Peter Braffman Diversity
Braffman: diverse managers benefit from focusing on less competitive areas of the market

Moreover, many general managers were still in the middle of repositioning assets in 2018, whereas diverse managers benefitted from being able to sell sooner and realize some gains, he adds. “The lower end of the middle market generally has more liquidity than any other part of the market. Managers can aggregate assets and sell to larger players or can sell off to smaller, less institutional buyers.” 

The other driver for diverse real estate managers is their tendency to be specialists.  Of diverse firms, 28 percent were diversified across multiple strategies, compared with nearly 50 percent for mature managers, per GCM Grosvenor data. 

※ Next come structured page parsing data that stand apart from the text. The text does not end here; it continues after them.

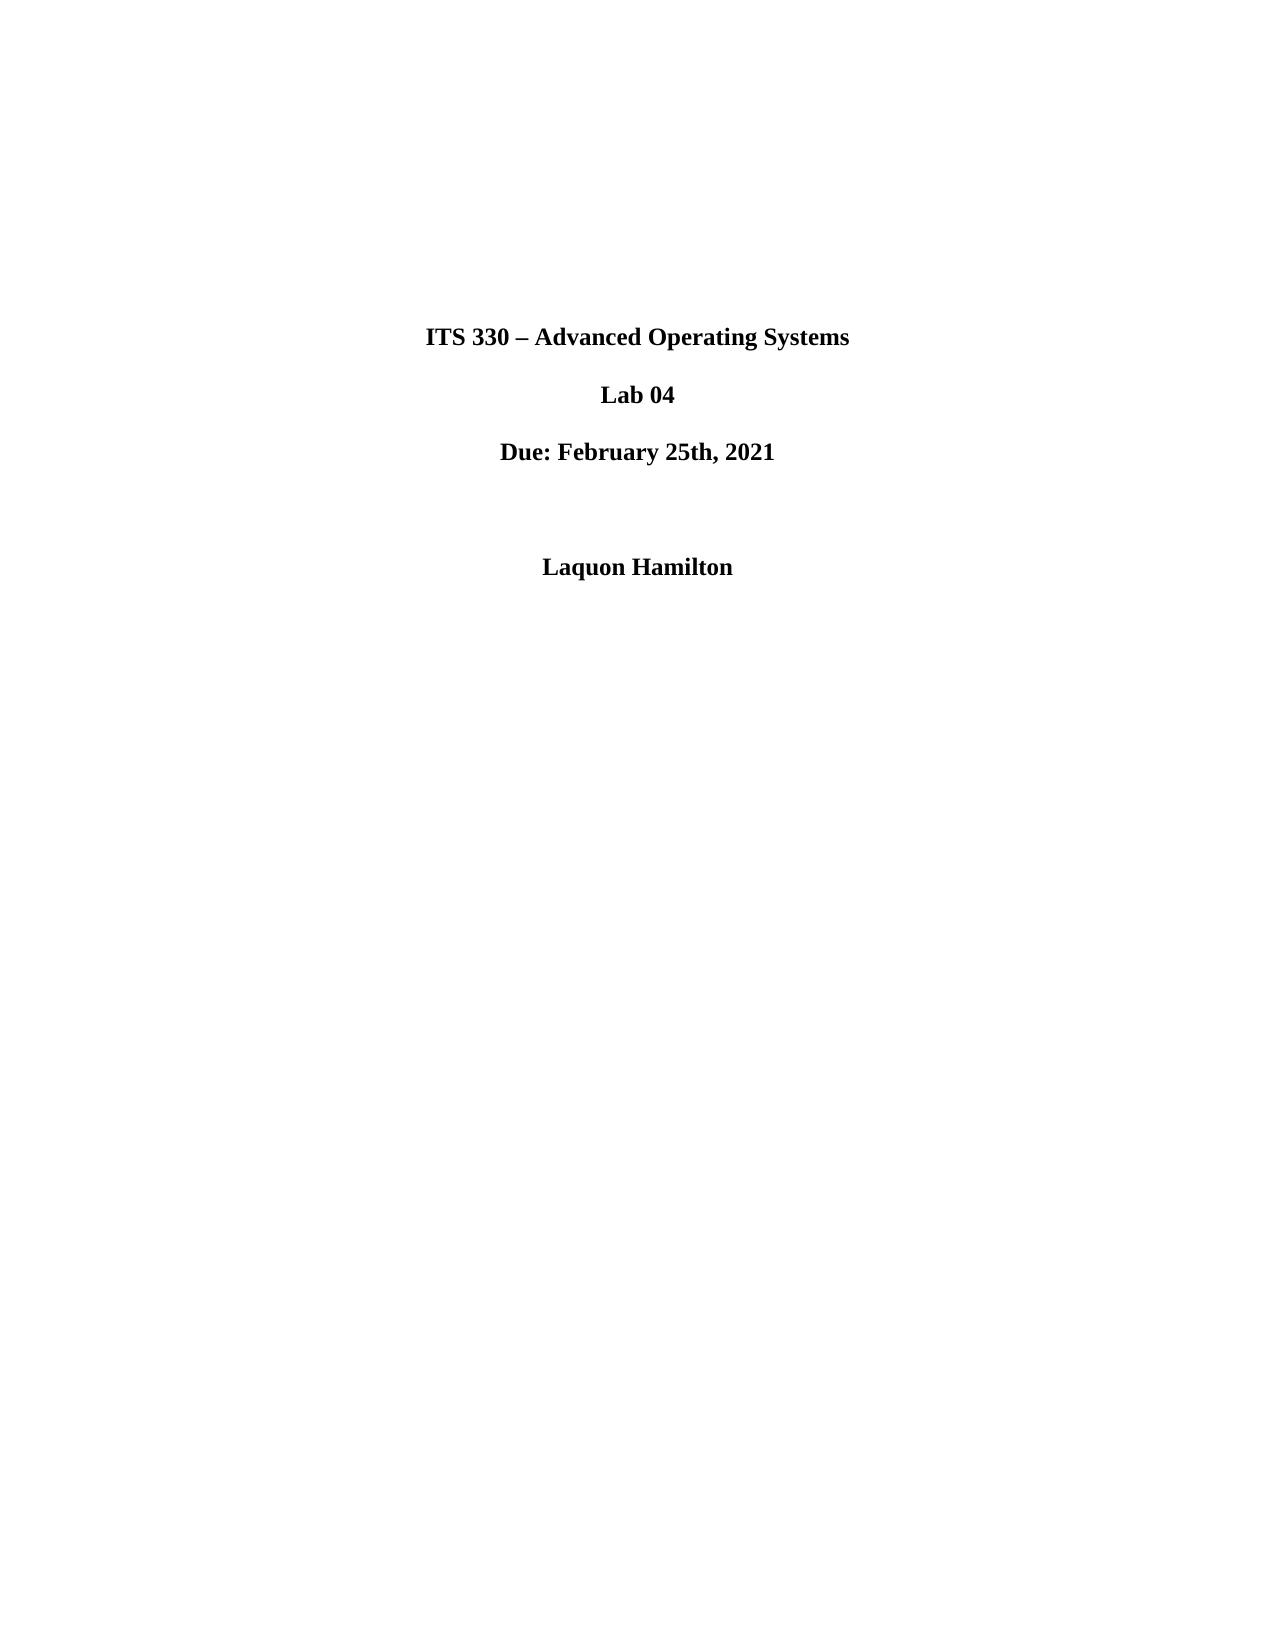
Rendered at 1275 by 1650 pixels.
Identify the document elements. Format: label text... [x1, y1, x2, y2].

text Due: February 25th, 2021 [150, 437, 1125, 466]
text Laquon Hamilton [150, 552, 1125, 581]
text ITS 330 – Advanced Operating Systems [150, 322, 1125, 351]
text Lab 04 [150, 380, 1125, 409]
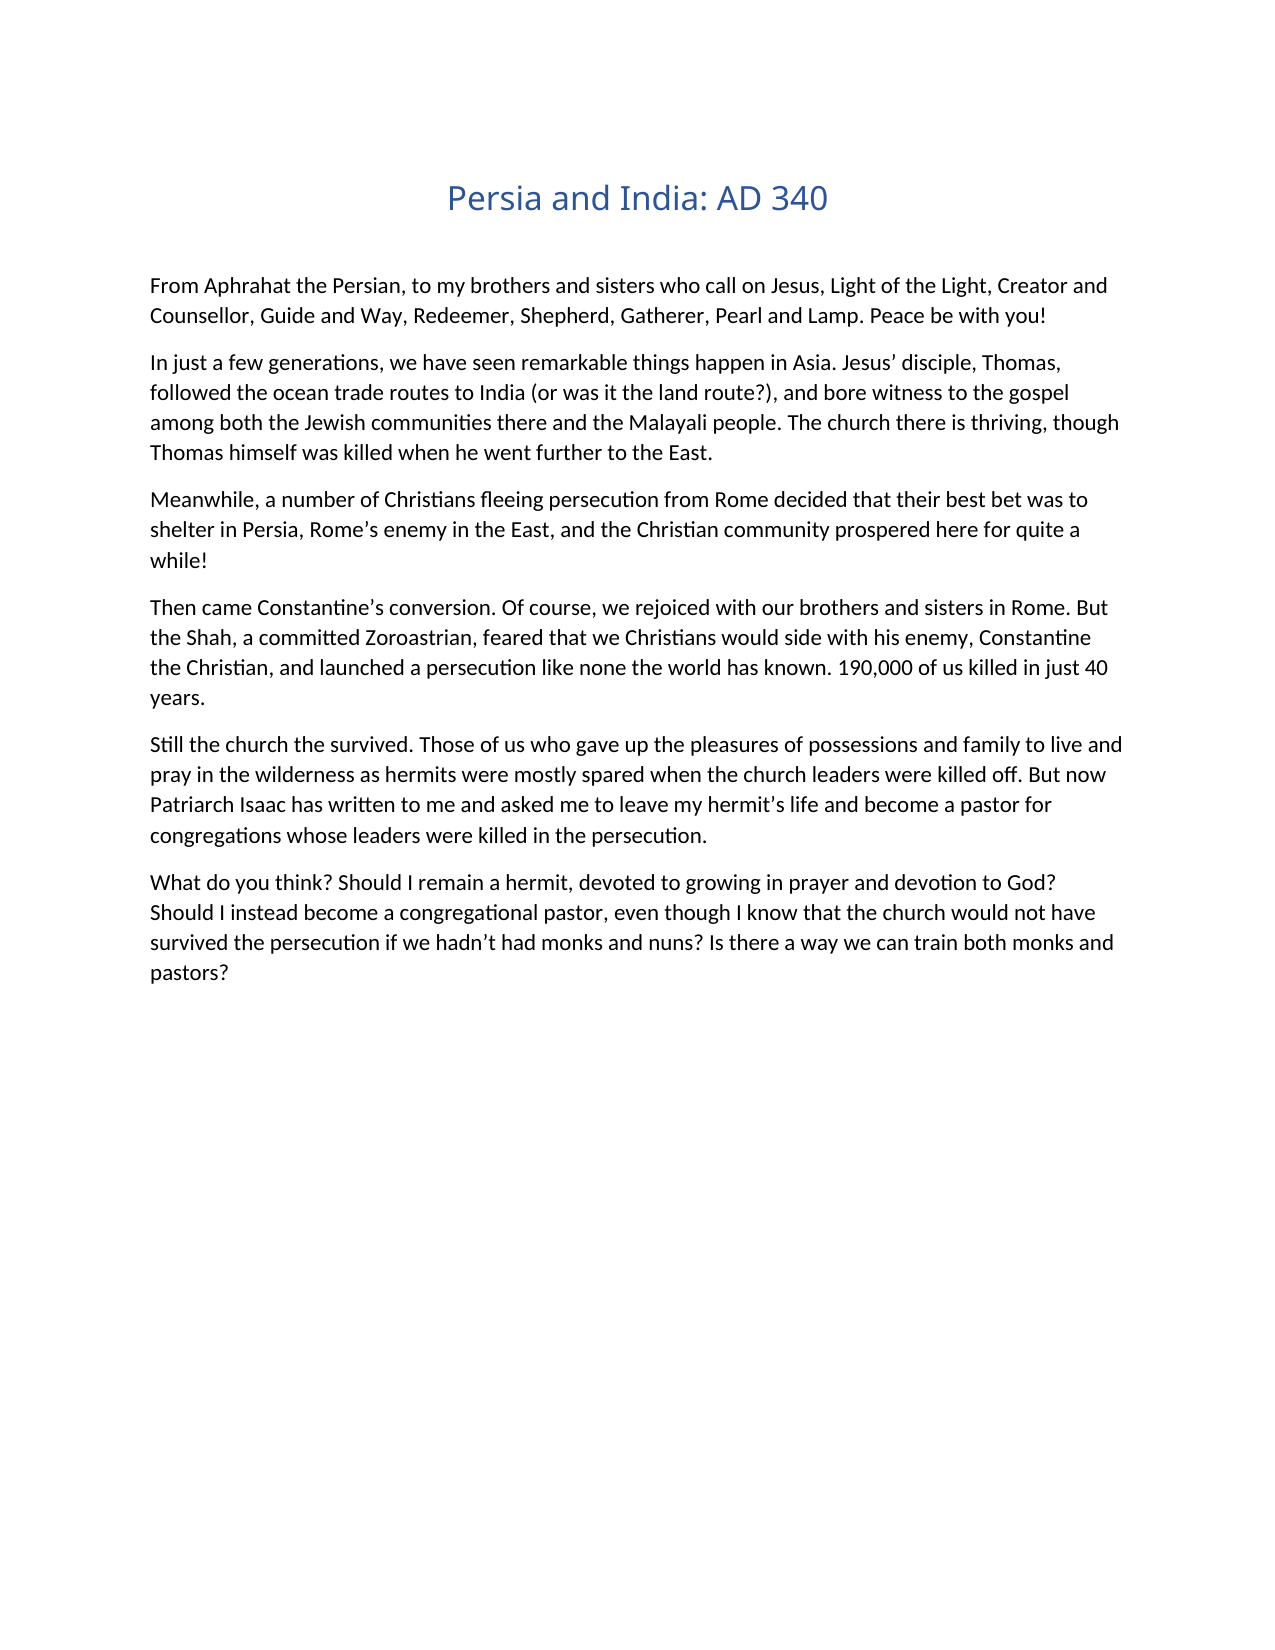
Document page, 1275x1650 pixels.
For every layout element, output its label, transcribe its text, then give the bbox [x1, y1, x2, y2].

text What do you think? Should I remain a hermit, devoted to growing in prayer and devotion to God? Should I instead become a congregational pastor, even though I know that the church would not have survived the persecution if we hadn’t had monks and nuns? Is there a way we can train both monks and pastors? [150, 868, 1125, 986]
text Still the church the survived. Those of us who gave up the pleasures of possessions and family to live and pray in the wilderness as hermits were mostly spared when the church leaders were killed off. But now Patriarch Isaac has written to me and asked me to leave my hermit’s life and become a pastor for congregations whose leaders were killed in the persecution. [150, 730, 1125, 849]
text Then came Constantine’s conversion. Of course, we rejoiced with our brothers and sisters in Rome. But the Shah, a committed Zoroastrian, feared that we Christians would side with his enemy, Constantine the Christian, and launched a persecution like none the world has known. 190,000 of us killed in just 40 years. [150, 593, 1125, 711]
text In just a few generations, we have seen remarkable things happen in Asia. Jesus’ disciple, Thomas, followed the ocean trade routes to India (or was it the land route?), and bore witness to the gospel among both the Jewish communities there and the Malayali people. The church there is thriving, though Thomas himself was killed when he went further to the East. [150, 348, 1125, 467]
text Meanwhile, a number of Christians fleeing persecution from Rome decided that their best bet was to shelter in Persia, Rome’s enemy in the East, and the Christian community prospered here for quite a while! [150, 485, 1125, 574]
subtitle Persia and India: AD 340 [150, 175, 1125, 220]
text From Aphrahat the Persian, to my brothers and sisters who call on Jesus, Light of the Light, Creator and Counsellor, Guide and Way, Redeemer, Shepherd, Gatherer, Pearl and Lamp. Peace be with you! [150, 271, 1125, 329]
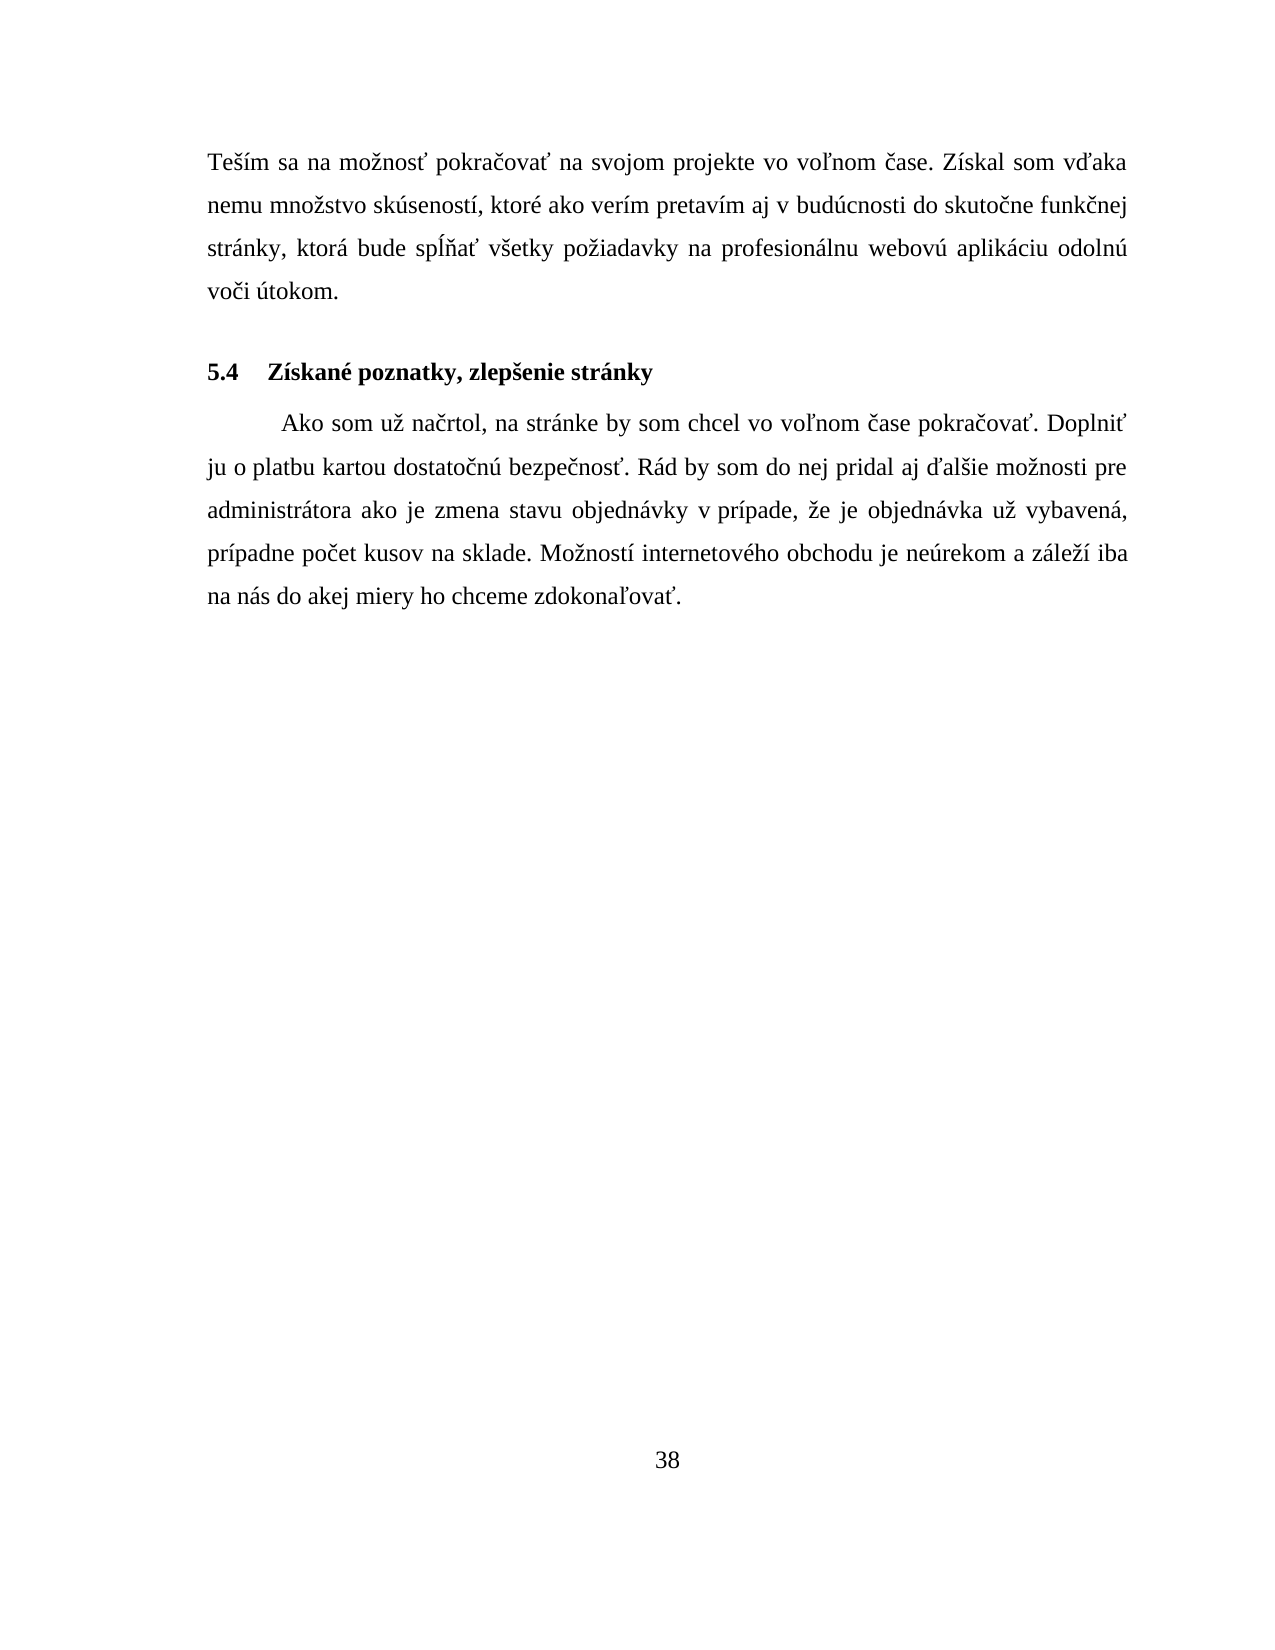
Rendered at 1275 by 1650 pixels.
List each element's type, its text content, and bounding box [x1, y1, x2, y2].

text Ako som už načrtol, na stránke by som chcel vo voľnom čase pokračovať. Doplniť ju o platbu kartou dostatočnú bezpečnosť. Rád by som do nej pridal aj ďalšie možnosti pre administrátora ako je zmena stavu objednávky v prípade, že je objednávka už vybavená, prípadne počet kusov na sklade. Možností internetového obchodu je neúrekom a záleží iba na nás do akej miery ho chceme zdokonaľovať. [207, 408, 1128, 610]
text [207, 147, 1128, 305]
subtitle Získané poznatky, zlepšenie stránky [207, 357, 1128, 386]
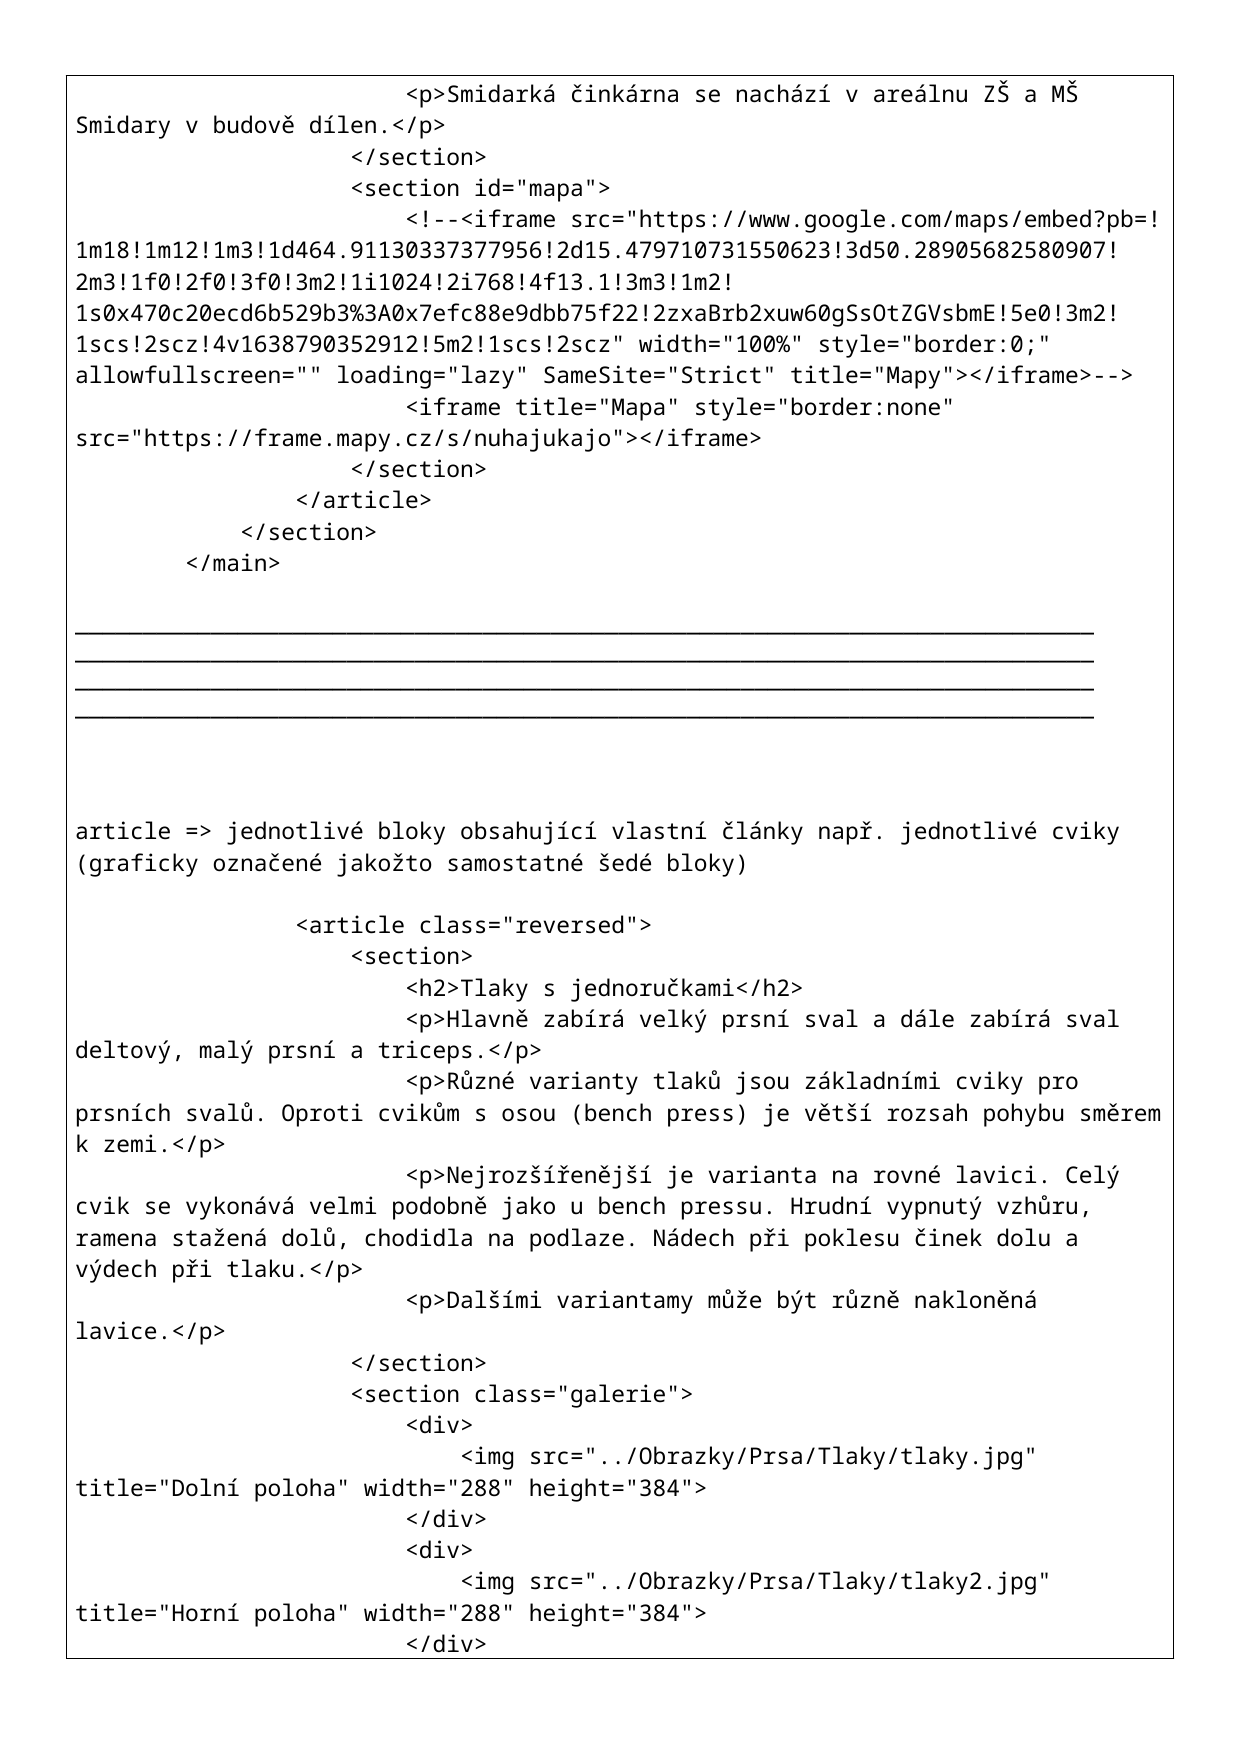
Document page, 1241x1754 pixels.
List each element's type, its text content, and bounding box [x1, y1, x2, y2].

text <p>Smidarká činkárna se nachází v areálnu ZŠ a MŠ Smidary v budově dílen.</p> [67, 76, 1173, 141]
text <section> [75, 940, 1165, 971]
text <img src="../Obrazky/Prsa/Tlaky/tlaky2.jpg" title="Horní poloha" width="288" height="384"> [75, 1565, 1165, 1628]
text <p>Nejrozšířenější je varianta na rovné lavici. Celý cvik se vykonává velmi podobně jako u bench pressu. Hrudní vypnutý vzhůru, ramena stažená dolů, chodidla na podlaze. Nádech při poklesu činek dolu a výdech při tlaku.</p> [75, 1159, 1165, 1284]
text <section id="mapa"> [75, 172, 1165, 203]
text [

“It can help get that extra return,” Braffman observes. “If you want to focus on certain sectors, it’s much easier to do that if you’re focused with these small managers and diverse managers.” 

But he cautions against putting too much emphasis on any one performance year. “It’s so important to look at this over long periods of time as opposed to one year. If there’s many years where the trend is good, then that’s where I’d focus.”    

Positive impacts 

Deborah Harmon, co-founder and chief executive at Maryland-based manager Artemis Real Estate Partners, says her own firm’s decade-long track record of investing with diverse partners supports GCM Grosvenor’s findings. “Diversity directly and positively impacts the bottom line. Diverse teams can be more challenging to create and lead but have the potential to outperform by identifying different business risks and opportunities and inoculating against groupthink.” 

The GCM Grosvenor data refutes the common misconception that investing with diverse firms means sacrificing performance. Robert Sessa, head of real estate at the Employees Retirement System of Texas, told PERE in a 2018 interview that diversity was not the top goal of the pension’s emerging manager program. “A byproduct of this program is definitely supporting women or minorities, but we’re out there to earn returns,” he said. ERS declined to comment for this story. 

“It seems to me that unconscious bias, perhaps even conscious bias, continue to work against women and people of color,” Harmon says. “There must be intentionality with respect to investing with diverse-owned and diverse-led firms as race- and gender-blind policies have largely maintained the status quo. Investors construct portfolios in which unintentional allocations and historical inequities do not maximize potential for the outsized risk-adjusted returns that diverse firms can provide.”